The Dow Jones Industrial Average and the S&P 500 ended up 0.2%, while the Nasdaq rose 0.4%.
CMC Markets’ Michael Hewson said: “Attention remains on whether the recent rally in the Dow has the legs to retest the 20,000 level that saw the index fall short on two occasions last week.”
Although the indices managed to eke out some gains, the mood was undermined after a truck drove into a Christmas market in Berlin, killing at least nine people and injuring around 50 in what is believed to have been a deliberate attack.

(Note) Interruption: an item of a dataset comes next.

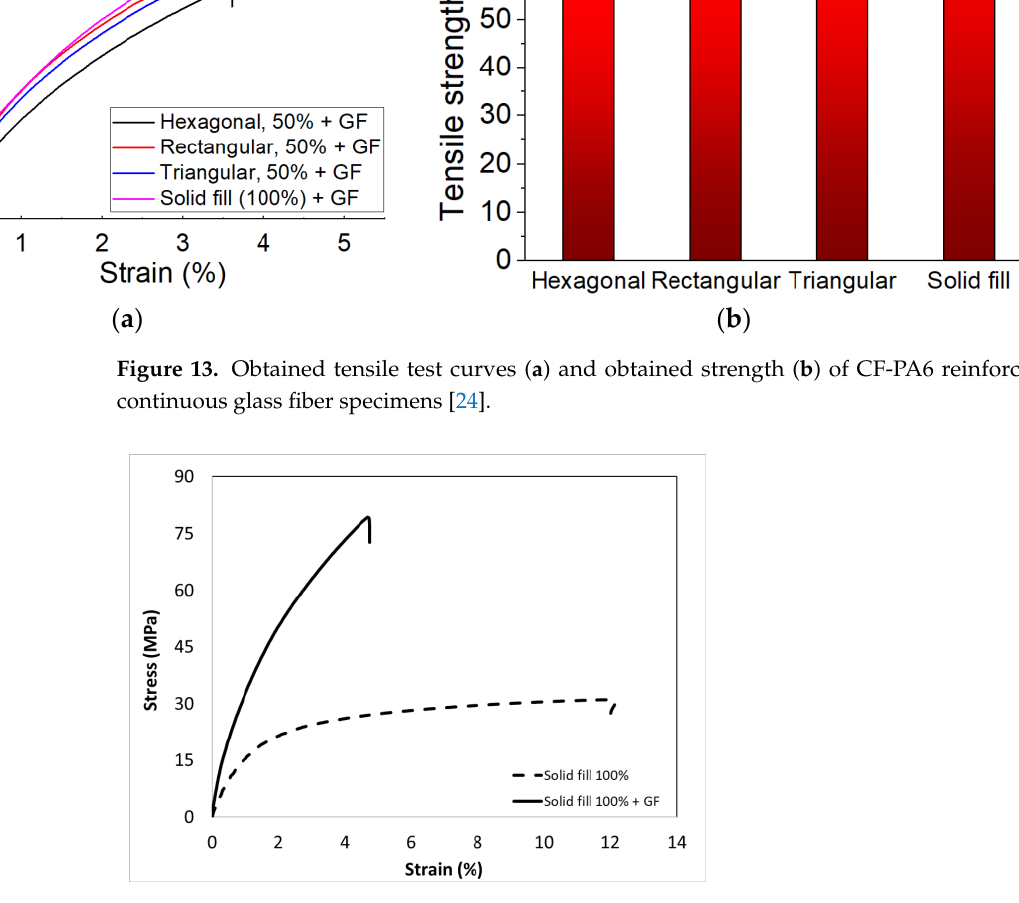
glass fiber (Onyx + GF) (solid fill pattern) [24].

In addition, investors were digesting news that Russia’s ambassador to Turkey was shot dead by an off-duty policeman at an art gallery in Ankara. The killer was said to have stood over the ambassador’s body shouting “revenge for Syria and Aleppo”.
Geopolitical tensions were also at play on Monday, with Chinese and US officials still in talks after the Chinese navy seized a US underwater drone from the South China Sea on Thursday.
In currency markets, the dollar was 0.8% higher versus the pound and 0.5% firmer than the euro, but down 0.5% against the yen.
In commodities, oil prices settled mixed, with West Texas Intermediate up 0.4% to $52.11 a barrel and Brent crude down 0.8% at $54.75.